The British foreign secretary said he is looking forward to a sustained dialogue and mutually beneficially cooperation between Britain and Iran.

The top British diplomat also referred to his talks with Iran’s Oil Minister, Bijan Zangeneh, saying the business delegates accompanying him are “more than willing” to invest in Iran once sanctions against the Islamic Republic are lifted.

He said Iran’s petroleum industry has shown “openness” to foreign investment. 

Hammond referred to Iran’s nuclear agreement with six world powers as a “major step” which would help the two countries “rebuild economic relationships.”

He expressed assurances that “trust will be rebuilt” through the implementation of the nuclear agreement officially called the Joint Comprehensive Plan of Action (JCPOA).

Hammond was accompanied by Treasury Minister Damian Hinds and a trade delegation for the two-day visit starting Sunday.

When asked about the protest against reopening his country’s embassy in Tehran, Hammond answered “as my mother told me sticks and stones may break my bones but words don’t hurt me.”

Hommond said that areas of disagreement remain between the two countries but they will focus on “areas of interest and mutual benefits” between the two countries.

‘Resolving differences through mutual understanding’

Zarif said Tehran and London could resolve “differences through interaction and reaching a mutual understanding.”

Zarif noted that Iran and Britain share views about fighting extremism, Daesh, and drug trafficking in the region, Press TV reported. 

He said the reopening of the embassies could be a restart of Iran-Britain relations. “Today, we entered the phase of mutual relationship based on mutual respect.”
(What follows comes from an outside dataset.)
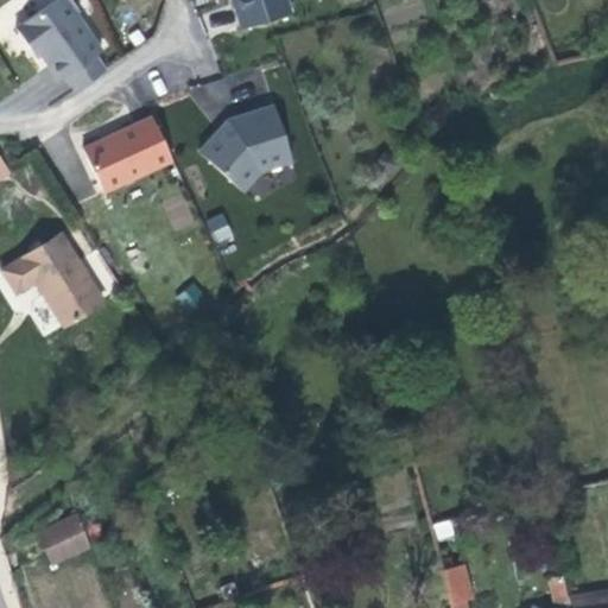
[(65,0),(55,0),(14,27),(30,48),(35,44),(40,54),(58,81),(65,76),(76,90),(105,70),(95,56),(101,51),(65,0)]
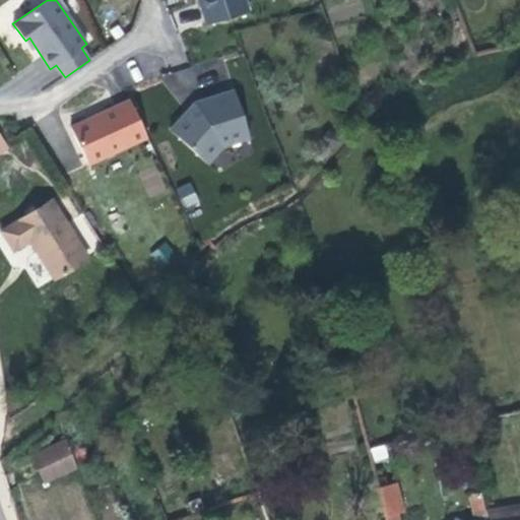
[(196,0),(205,26),(251,11),(246,0),(196,0)]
“We are ready to resolve problems through dialogue on issues we have differences, like human rights,” he said. 

Answering to a question on the Islamic Republic’s relations with its neighbors, the foreign minister said, “Iran will engage with all its neighbors… exclusion is not our policy.”

“If we try to gain at the expense of others, all of us will lose,” Zarif said. “We call upon our neighbors to respond positively to this approach.”